*WORK INSTRUCTIONS*
Should an entry contain an image, omit it and repeat the rest exactly.

*SUPPLIED DATA*
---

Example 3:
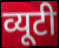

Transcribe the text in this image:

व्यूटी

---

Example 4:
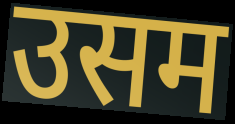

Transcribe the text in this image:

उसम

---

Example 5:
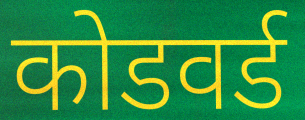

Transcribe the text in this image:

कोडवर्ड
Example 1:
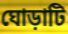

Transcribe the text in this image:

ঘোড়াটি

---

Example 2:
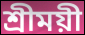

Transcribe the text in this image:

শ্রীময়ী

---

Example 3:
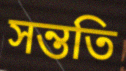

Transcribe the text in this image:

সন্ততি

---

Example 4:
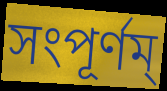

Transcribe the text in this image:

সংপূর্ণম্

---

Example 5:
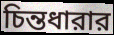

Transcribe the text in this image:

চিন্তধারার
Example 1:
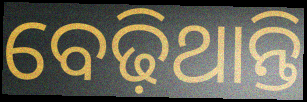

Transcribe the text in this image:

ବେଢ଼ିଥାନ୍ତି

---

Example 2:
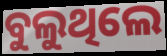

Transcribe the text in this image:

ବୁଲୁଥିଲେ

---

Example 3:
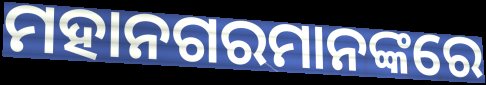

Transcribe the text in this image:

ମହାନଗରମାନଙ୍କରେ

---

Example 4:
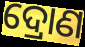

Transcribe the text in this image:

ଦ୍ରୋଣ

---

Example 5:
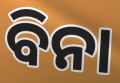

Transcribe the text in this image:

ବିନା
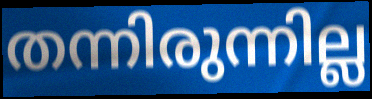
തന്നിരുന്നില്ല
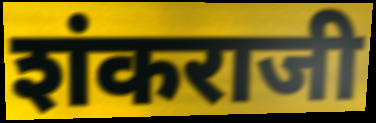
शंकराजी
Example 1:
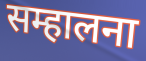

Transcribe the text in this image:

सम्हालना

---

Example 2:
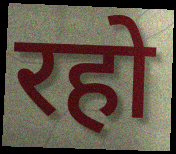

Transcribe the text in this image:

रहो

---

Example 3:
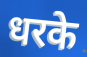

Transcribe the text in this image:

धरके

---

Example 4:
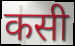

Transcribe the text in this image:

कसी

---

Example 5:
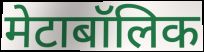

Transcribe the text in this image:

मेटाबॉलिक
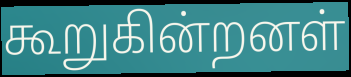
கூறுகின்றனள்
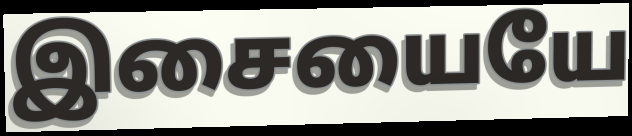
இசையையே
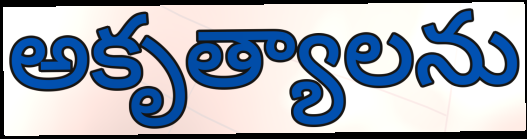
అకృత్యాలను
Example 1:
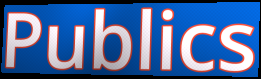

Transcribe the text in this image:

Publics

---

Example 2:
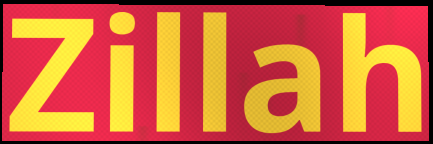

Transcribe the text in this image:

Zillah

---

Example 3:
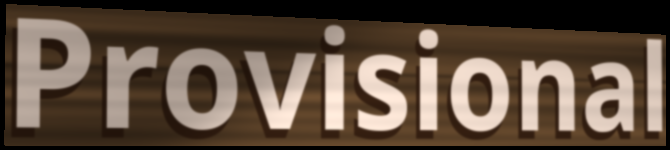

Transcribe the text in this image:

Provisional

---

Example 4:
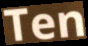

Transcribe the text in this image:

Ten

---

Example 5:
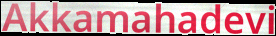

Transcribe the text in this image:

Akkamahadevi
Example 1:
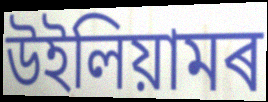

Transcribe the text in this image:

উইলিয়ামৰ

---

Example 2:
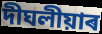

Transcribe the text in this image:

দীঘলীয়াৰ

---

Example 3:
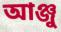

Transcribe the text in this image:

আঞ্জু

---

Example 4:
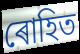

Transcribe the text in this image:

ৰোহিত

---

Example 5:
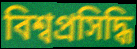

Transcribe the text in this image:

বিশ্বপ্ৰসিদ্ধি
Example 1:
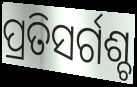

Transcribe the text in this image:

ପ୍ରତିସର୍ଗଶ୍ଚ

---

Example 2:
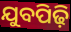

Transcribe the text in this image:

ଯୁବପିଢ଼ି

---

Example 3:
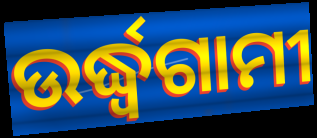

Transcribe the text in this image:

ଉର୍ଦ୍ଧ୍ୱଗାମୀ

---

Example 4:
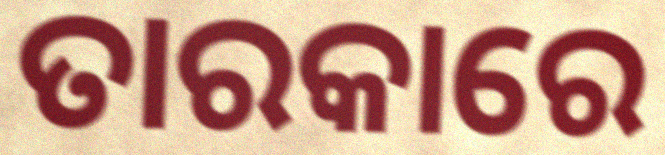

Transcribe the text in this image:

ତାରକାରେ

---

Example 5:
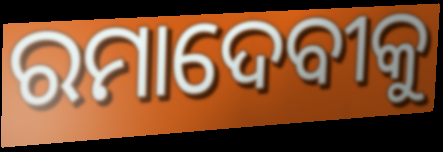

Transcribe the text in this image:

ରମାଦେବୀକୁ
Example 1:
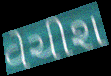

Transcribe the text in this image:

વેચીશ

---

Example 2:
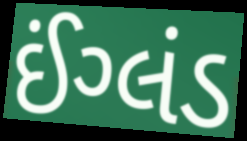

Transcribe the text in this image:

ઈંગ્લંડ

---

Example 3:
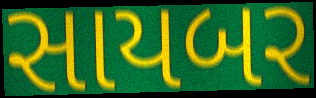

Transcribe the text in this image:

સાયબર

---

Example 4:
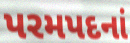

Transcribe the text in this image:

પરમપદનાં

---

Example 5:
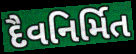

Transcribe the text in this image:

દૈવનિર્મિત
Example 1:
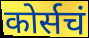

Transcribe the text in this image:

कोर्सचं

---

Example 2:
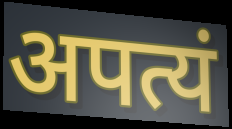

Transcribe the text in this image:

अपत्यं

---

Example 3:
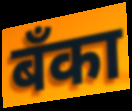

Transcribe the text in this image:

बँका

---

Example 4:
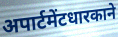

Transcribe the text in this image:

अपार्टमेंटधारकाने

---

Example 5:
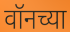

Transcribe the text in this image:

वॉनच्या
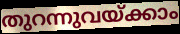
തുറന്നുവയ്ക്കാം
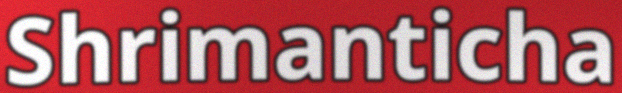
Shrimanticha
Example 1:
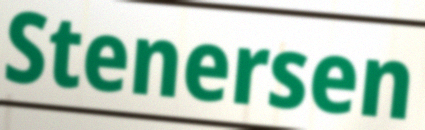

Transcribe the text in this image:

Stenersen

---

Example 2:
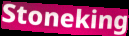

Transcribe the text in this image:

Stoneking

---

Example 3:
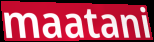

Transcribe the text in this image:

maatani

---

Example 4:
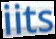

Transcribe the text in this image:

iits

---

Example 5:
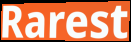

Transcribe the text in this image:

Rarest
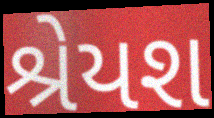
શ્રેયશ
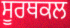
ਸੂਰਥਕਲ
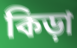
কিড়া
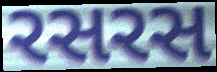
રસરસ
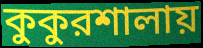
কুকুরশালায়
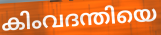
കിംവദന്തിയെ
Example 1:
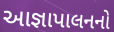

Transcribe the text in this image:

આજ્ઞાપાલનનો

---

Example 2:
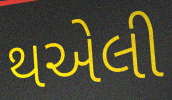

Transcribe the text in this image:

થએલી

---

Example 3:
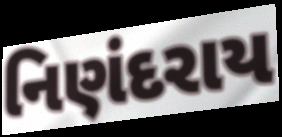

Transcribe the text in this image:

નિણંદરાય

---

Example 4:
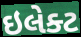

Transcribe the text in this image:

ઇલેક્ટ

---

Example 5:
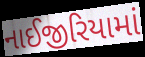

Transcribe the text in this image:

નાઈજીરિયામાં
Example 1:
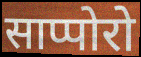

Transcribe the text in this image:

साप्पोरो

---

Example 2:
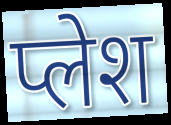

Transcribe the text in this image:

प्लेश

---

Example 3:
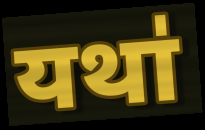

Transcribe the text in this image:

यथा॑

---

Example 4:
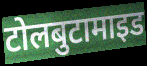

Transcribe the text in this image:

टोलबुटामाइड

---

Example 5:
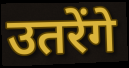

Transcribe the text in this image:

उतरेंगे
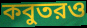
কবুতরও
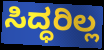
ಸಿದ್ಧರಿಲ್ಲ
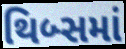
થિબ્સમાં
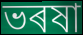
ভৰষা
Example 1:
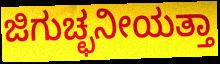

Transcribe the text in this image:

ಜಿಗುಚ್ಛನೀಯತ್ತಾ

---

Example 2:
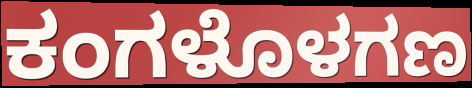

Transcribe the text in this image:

*SOLUTION TO THIS PROBLEM*
---

Example 3:

Transcribe the text in this image:

व्यूटी

---

Example 4:

Transcribe the text in this image:

उसम

---

Example 5:

Transcribe the text in this image:

कोडवर्ड
Example 1:

Transcribe the text in this image:

ঘোড়াটি

---

Example 2:

Transcribe the text in this image:

শ্রীময়ী

---

Example 3:

Transcribe the text in this image:

সন্ততি

---

Example 4:

Transcribe the text in this image:

সংপূর্ণম্

---

Example 5:

Transcribe the text in this image:

চিন্তধারার
Example 1:

Transcribe the text in this image:

ବେଢ଼ିଥାନ୍ତି

---

Example 2:

Transcribe the text in this image:

ବୁଲୁଥିଲେ

---

Example 3:

Transcribe the text in this image:

ମହାନଗରମାନଙ୍କରେ

---

Example 4:

Transcribe the text in this image:

ଦ୍ରୋଣ

---

Example 5:

Transcribe the text in this image:

ବିନା
തന്നിരുന്നില്ല
शंकराजी
Example 1:

Transcribe the text in this image:

सम्हालना

---

Example 2:

Transcribe the text in this image:

रहो

---

Example 3:

Transcribe the text in this image:

धरके

---

Example 4:

Transcribe the text in this image:

कसी

---

Example 5:

Transcribe the text in this image:

मेटाबॉलिक
கூறுகின்றனள்
இசையையே
అకృత్యాలను
Example 1:

Transcribe the text in this image:

Publics

---

Example 2:

Transcribe the text in this image:

Zillah

---

Example 3:

Transcribe the text in this image:

Provisional

---

Example 4:

Transcribe the text in this image:

Ten

---

Example 5:

Transcribe the text in this image:

Akkamahadevi
Example 1:

Transcribe the text in this image:

উইলিয়ামৰ

---

Example 2:

Transcribe the text in this image:

দীঘলীয়াৰ

---

Example 3:

Transcribe the text in this image:

আঞ্জু

---

Example 4:

Transcribe the text in this image:

ৰোহিত

---

Example 5:

Transcribe the text in this image:

বিশ্বপ্ৰসিদ্ধি
Example 1:

Transcribe the text in this image:

ପ୍ରତିସର୍ଗଶ୍ଚ

---

Example 2:

Transcribe the text in this image:

ଯୁବପିଢ଼ି

---

Example 3:

Transcribe the text in this image:

ଉର୍ଦ୍ଧ୍ୱଗାମୀ

---

Example 4:

Transcribe the text in this image:

ତାରକାରେ

---

Example 5:

Transcribe the text in this image:

ରମାଦେବୀକୁ
Example 1:

Transcribe the text in this image:

વેચીશ

---

Example 2:

Transcribe the text in this image:

ઈંગ્લંડ

---

Example 3:

Transcribe the text in this image:

સાયબર

---

Example 4:

Transcribe the text in this image:

પરમપદનાં

---

Example 5:

Transcribe the text in this image:

દૈવનિર્મિત
Example 1:

Transcribe the text in this image:

कोर्सचं

---

Example 2:

Transcribe the text in this image:

अपत्यं

---

Example 3:

Transcribe the text in this image:

बँका

---

Example 4:

Transcribe the text in this image:

अपार्टमेंटधारकाने

---

Example 5:

Transcribe the text in this image:

वॉनच्या
തുറന്നുവയ്ക്കാം
Shrimanticha
Example 1:

Transcribe the text in this image:

Stenersen

---

Example 2:

Transcribe the text in this image:

Stoneking

---

Example 3:

Transcribe the text in this image:

maatani

---

Example 4:

Transcribe the text in this image:

iits

---

Example 5:

Transcribe the text in this image:

Rarest
શ્રેયશ
ਸੂਰਥਕਲ
কিড়া
રસરસ
কুকুরশালায়
കിംവദന്തിയെ
Example 1:

Transcribe the text in this image:

આજ્ઞાપાલનનો

---

Example 2:

Transcribe the text in this image:

થએલી

---

Example 3:

Transcribe the text in this image:

નિણંદરાય

---

Example 4:

Transcribe the text in this image:

ઇલેક્ટ

---

Example 5:

Transcribe the text in this image:

નાઈજીરિયામાં
Example 1:

Transcribe the text in this image:

साप्पोरो

---

Example 2:

Transcribe the text in this image:

प्लेश

---

Example 3:

Transcribe the text in this image:

यथा॑

---

Example 4:

Transcribe the text in this image:

टोलबुटामाइड

---

Example 5:

Transcribe the text in this image:

उतरेंगे
কবুতরও
ಸಿದ್ಧರಿಲ್ಲ
થિબ્સમાં
ভৰষা
Example 1:

Transcribe the text in this image:

ಜಿಗುಚ್ಛನೀಯತ್ತಾ

---

Example 2:

Transcribe the text in this image:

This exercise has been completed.